Dominant Intermediate Charcot-Marie-Tooth Disease (DI-CMT)

Last updated Feb. 3, 2022, by Teresa Carvalho, MS

✅ Fact-checked by José Lopes, PhD 

Dominant intermediate Charcot-Marie-Tooth disease (DI-CMT) is a rare type of CMT, known for its symptoms of muscle weakness and wasting, that is characterized by intermediate nerve conduction velocity (NCV). NCV is the speed at which an electrical impulse moves through a nerve fiber, measured in meter per second, or m/s.

Intermediate NCV lies between the velocities observed in CMT type 1 (CMT1) and type 2 (CMT2). The NCV in CMT1 — caused by loss of myelin, the insulating layer of nerve fibers — is significantly slow, typically about 20 m/s and usually less than 40 m/s. Meanwhile, in CMT2, which is caused by nerve fiber degeneration, NCV is nearer the normal range, usually above 38 m/s.

Individuals in a family with intermediate CMT may have motor conduction velocities in both the CMT1 and CMT2 ranges, or specifically, above and below 38 m/s. This may be due to abnormalities in both nerve fibers and myelin, which may be observed in nerve biopsies.


Symptoms of DI-CMT range from mild to moderately severe, and typically include slowly progressive muscle weakness and atrophy, or wasting, of the distal extremities — the muscles in the limbs farthest from the center of the body. Sensory loss in the extremities, reduced or absent deep tendon reflexes, and feet deformities all are common. Other signs include neutropenia, or unusually low numbers of a type of white blood cells called neutrophils, and early-onset cataracts, which refers to the clouding of the eye lens.

Some patients may experience tremors in the arms, as well as neuropathic pain, or a pain that comes from the spinal cord, the brain, and the peripheral nerves. The peripheral nerves are those located outside the spinal cord and brain, which comprise the central nervous system.


DI-CMT is inherited in an autosomal dominant manner. That means the disease develops even if there is a mutation in just one of the two copies of a gene inherited from the biological parents. An affected individual has a 50% chance of passing the faulty gene to his or her children.

Causes and types

There are five subtypes of this CMT form: DI-CMTB, DI-CMTC, DI-CMTD, DI-CMTE, and DI-CMTF. Each has its own characteristics.

Understanding the differences between these subtypes is important for both prognosis and treatment.


DI-CMTB is caused by mutations in the DNM2 gene. This gene encodes for a protein called dynamin 2, which is involved in endocytosis, the process by which the cell takes in substances.

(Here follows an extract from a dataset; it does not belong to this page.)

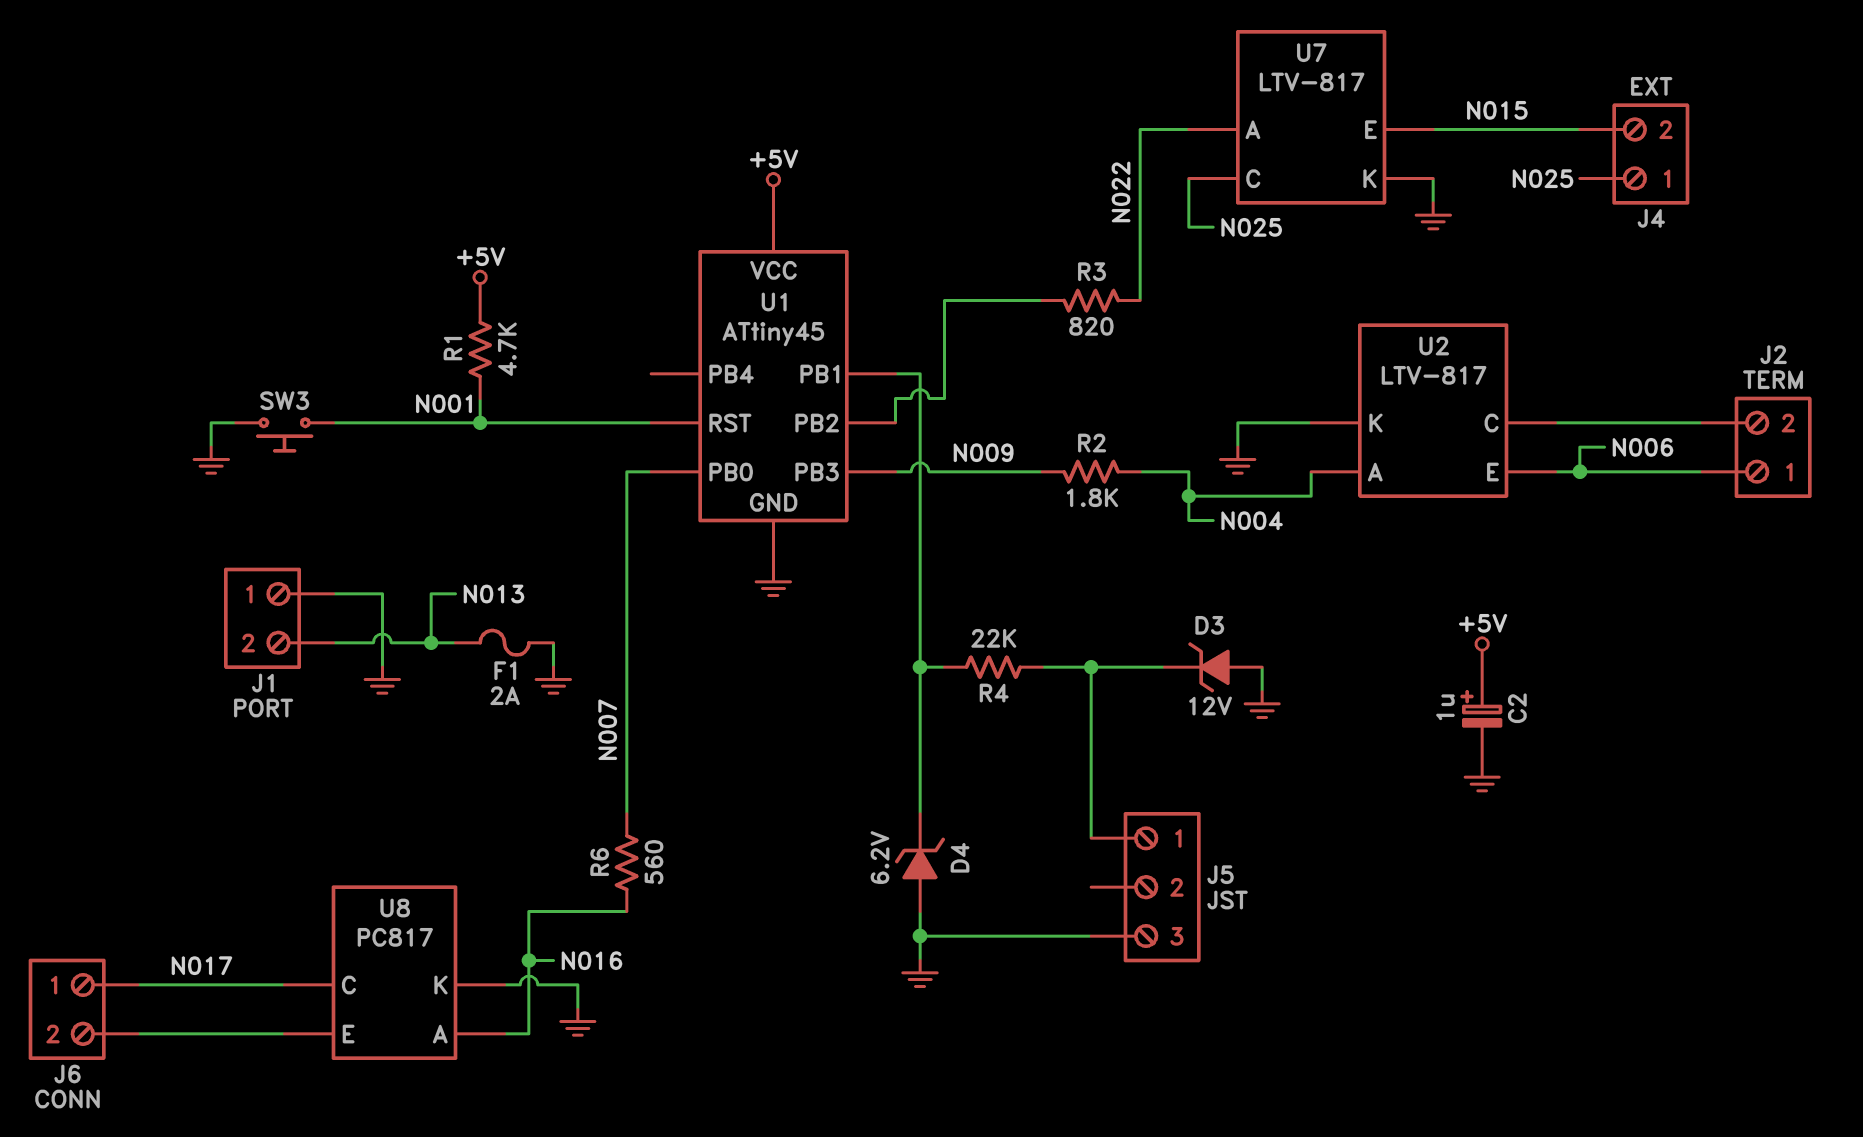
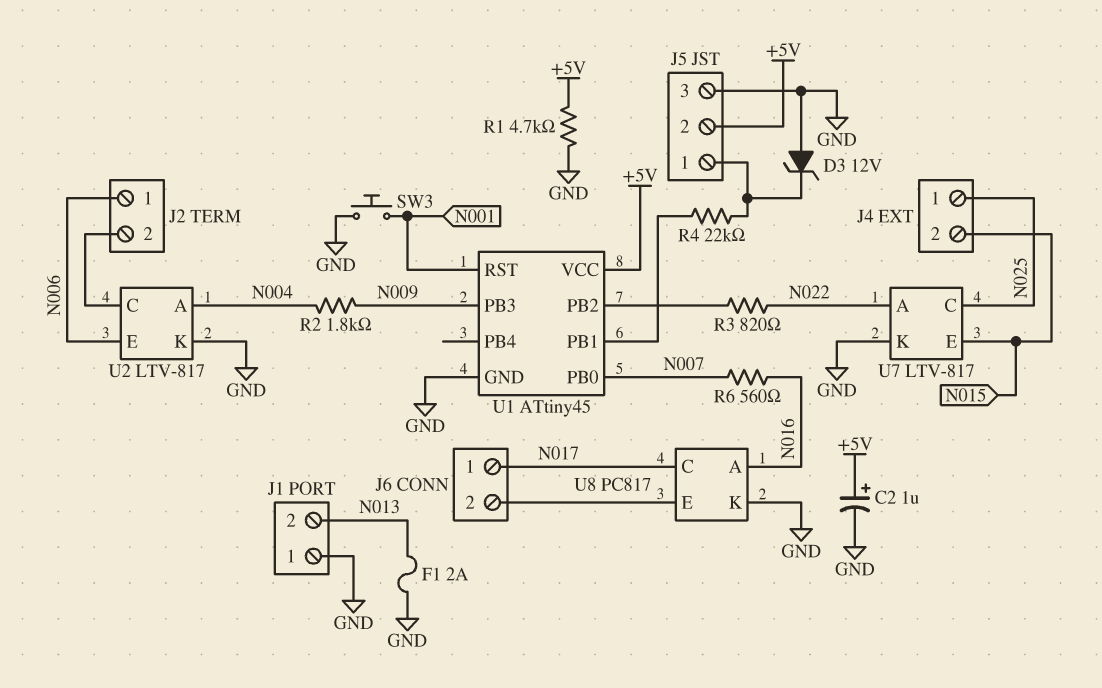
D4: zener 6.2V (A GND, K U1/PB1) -> none
J5 pin 2: none -> +5V
R1: 4.7k (+5V, N001) -> 4.7k (+5V, GND)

Mutations in DNM2 impair the activity of the dynamin 2 protein and may disrupt endocytosis and cellular organization. Researchers suggest that DNM2 mutations also may cause dysfunction of Schwann cells — cells that produce myelin.

Of note, mutations in the DNM2 gene also may cause CMT2 subtype M.


DI-CMTC results from mutations in the YARS gene, which provides instructions for making an enzyme called tyrosyl-tRNA synthetase that plays an important role in protein production. Specifically, this type of enzyme is responsible for linking amino acids, the building blocks of proteins, to their corresponding tRNA molecule.


Defects in the MPZ gene cause DI-CMTD. This gene codes for myelin protein zero, which is required for the proper formation and maintenance of myelin.

Notably, mutations in MPZ may also cause CMT1 subtype B, as well as CMT2 (subtypes I and J).


DI-CMTE is caused by mutations in the INF2 gene, which codes for the protein inverted formin-2. Important in cell structure, this protein also is involved in responses to DNA damage, cellular stress, and low oxygen.

These mutations may affect the structure of Schwann cells and therefore disrupt myelin production.

This subtype of CMT is related to a condition called focal segmental glomerulosclerosis, which causes elevated protein in the urine (proteinuria) and may progress to end-stage renal disease.


Normally manifesting in adolescence, DI-CMTF is caused by mutations in one of two genes: GNB4 and NEFL. GNB4 codes for guanine nucleotide-binding protein subunit beta-4, which has been reported to play a role in peripheral nerve regeneration and functioning. The NEFL gene codes for neurofilament light polypeptide, which has an important role in neuronal structure.

Defective NEFL gene also is a cause of CMT1 subtype F and CMT2 subtype E.